Liturgical east  and west  is a concept in the orientation of churches. It refers to the fact that the end of a church which has the altar, for symbolic religious reasons, is traditionally on the east side of the church (to the right in a diagram).

Traditionally churches are constructed so that during the celebration of the morning liturgy the priest and congregation face towards the rising sun, a symbol of Christ and the Second Coming.
However, frequently the building cannot be built to match liturgical direction. In parish churches, liturgical directions often do not coincide with geography; even in cathedrals, liturgical and geographic directions can be in almost precise opposition (for example, at St. Mark's Episcopal Cathedral, Seattle, liturgical east is nearly due west).

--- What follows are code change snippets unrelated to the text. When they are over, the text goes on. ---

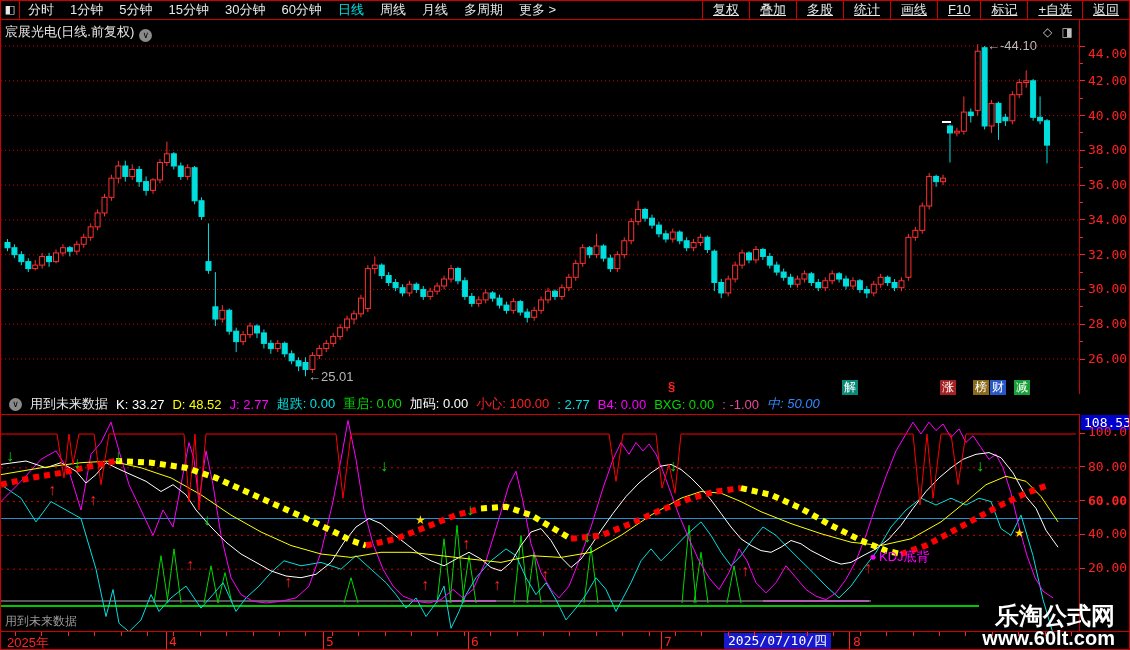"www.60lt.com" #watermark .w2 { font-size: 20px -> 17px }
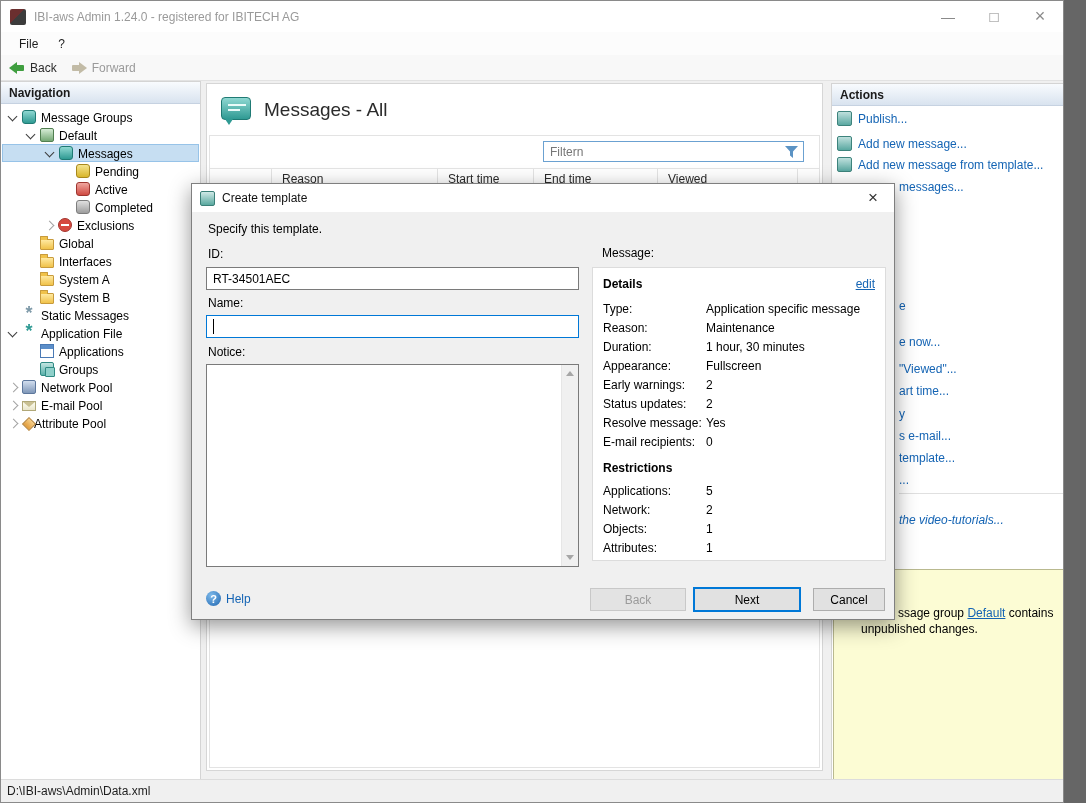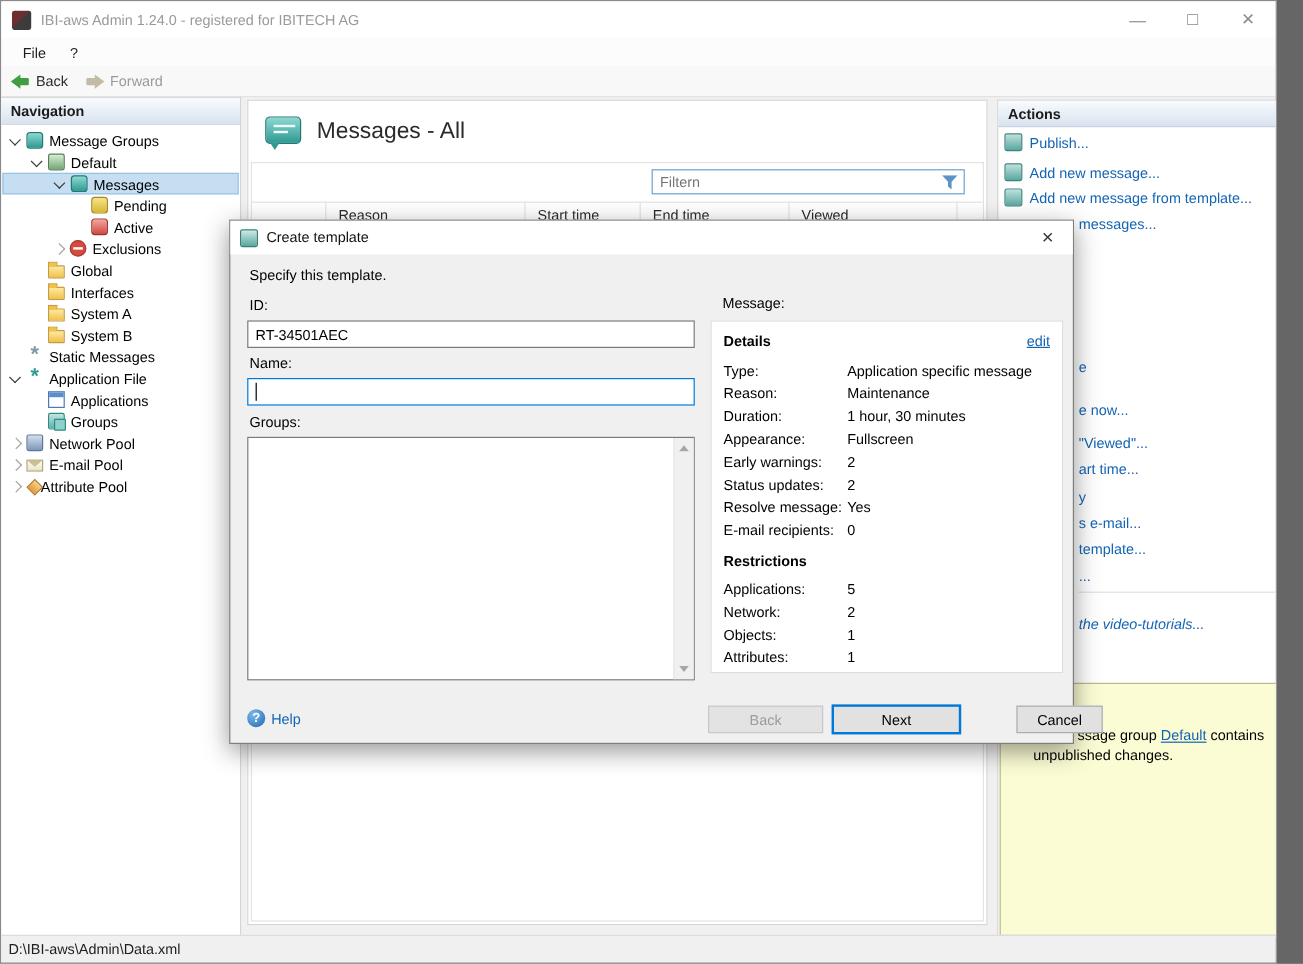"Completed" div.tree-row { html: none -> <div> <span></span> <span></span> <span></span> <span>Completed</span> </div> }
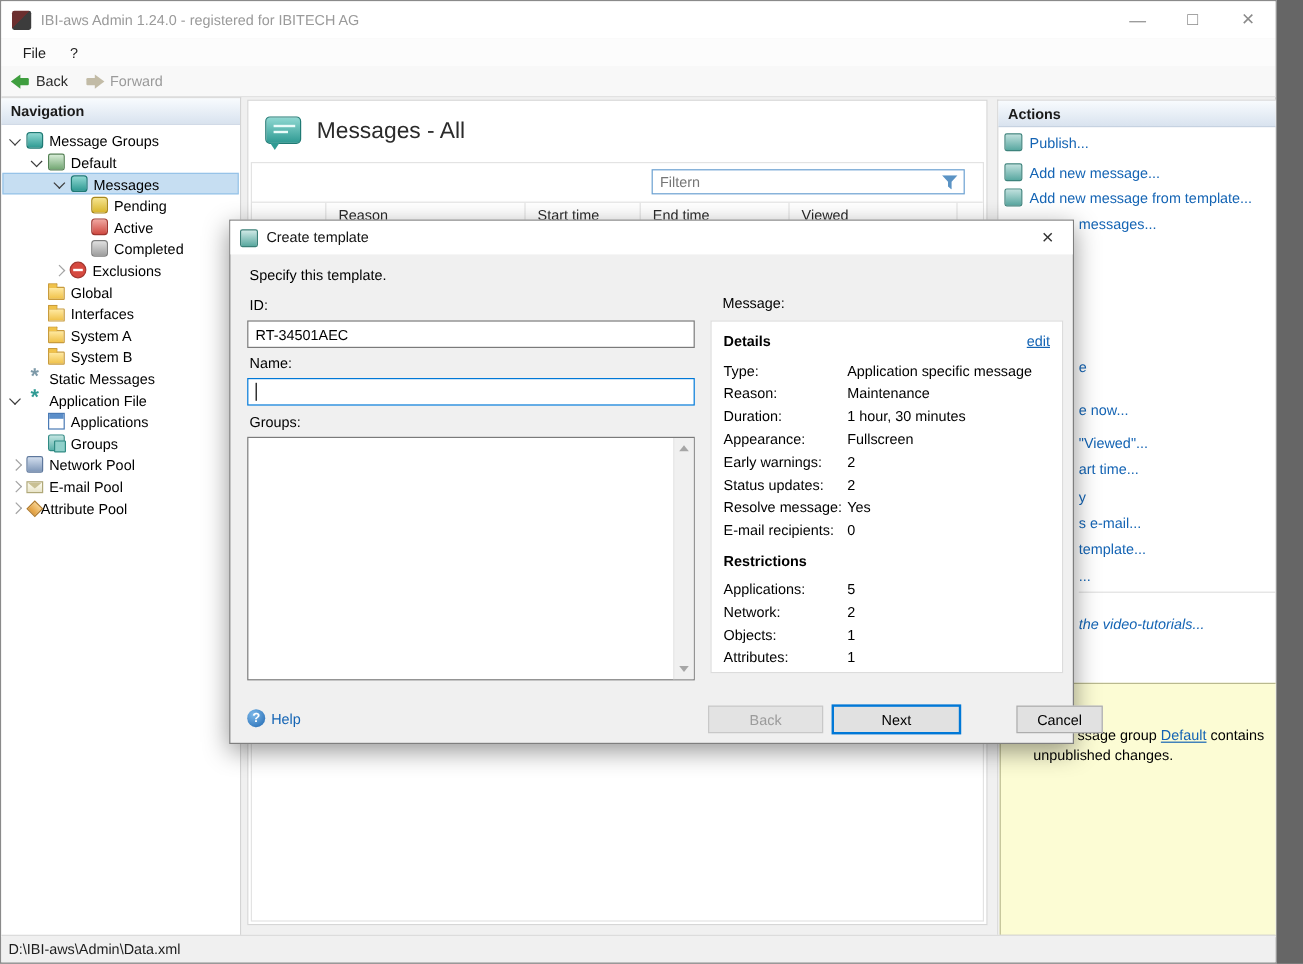"Groups:" div.dlg-label { text: Groups -> Notice }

For convenience, churches are always described as though the end with the main altar is at the east, whatever the reality, with the other ends and sides described accordingly.  Therefore common terms such as "east end", "west door", "north aisle" etc are immediately comprehensible. These orientations may be preceded by "liturgical", or not.  In a typical Western church, such as the one illustrated, the "back" of the church is therefore the west end, and as the visitor moves up the aisle towards the main altar the north side is to the left, and the south to the right. 

A relatively unusual example of a church where the correct liturgical orientation was regarded as important, and overrode architectural considerations, is St Paul's, Covent Garden in London, of 1631, by Inigo Jones.  This was the first completely new English church since the English Reformation, and given a site on the west side of the new Covent Garden development.  Jones seems to have designed the church with three doors on the east end, leading down steps to the square, and under a grand classical temple portico; inside, the sanctuary and altar were at the opposite west end.  However, it appears there were objections to this arrangement, and when the church opened the three doors onto the square were blocked off, and the entrance to the church was through the west end, with the sanctuary and altar at the "correct" east end.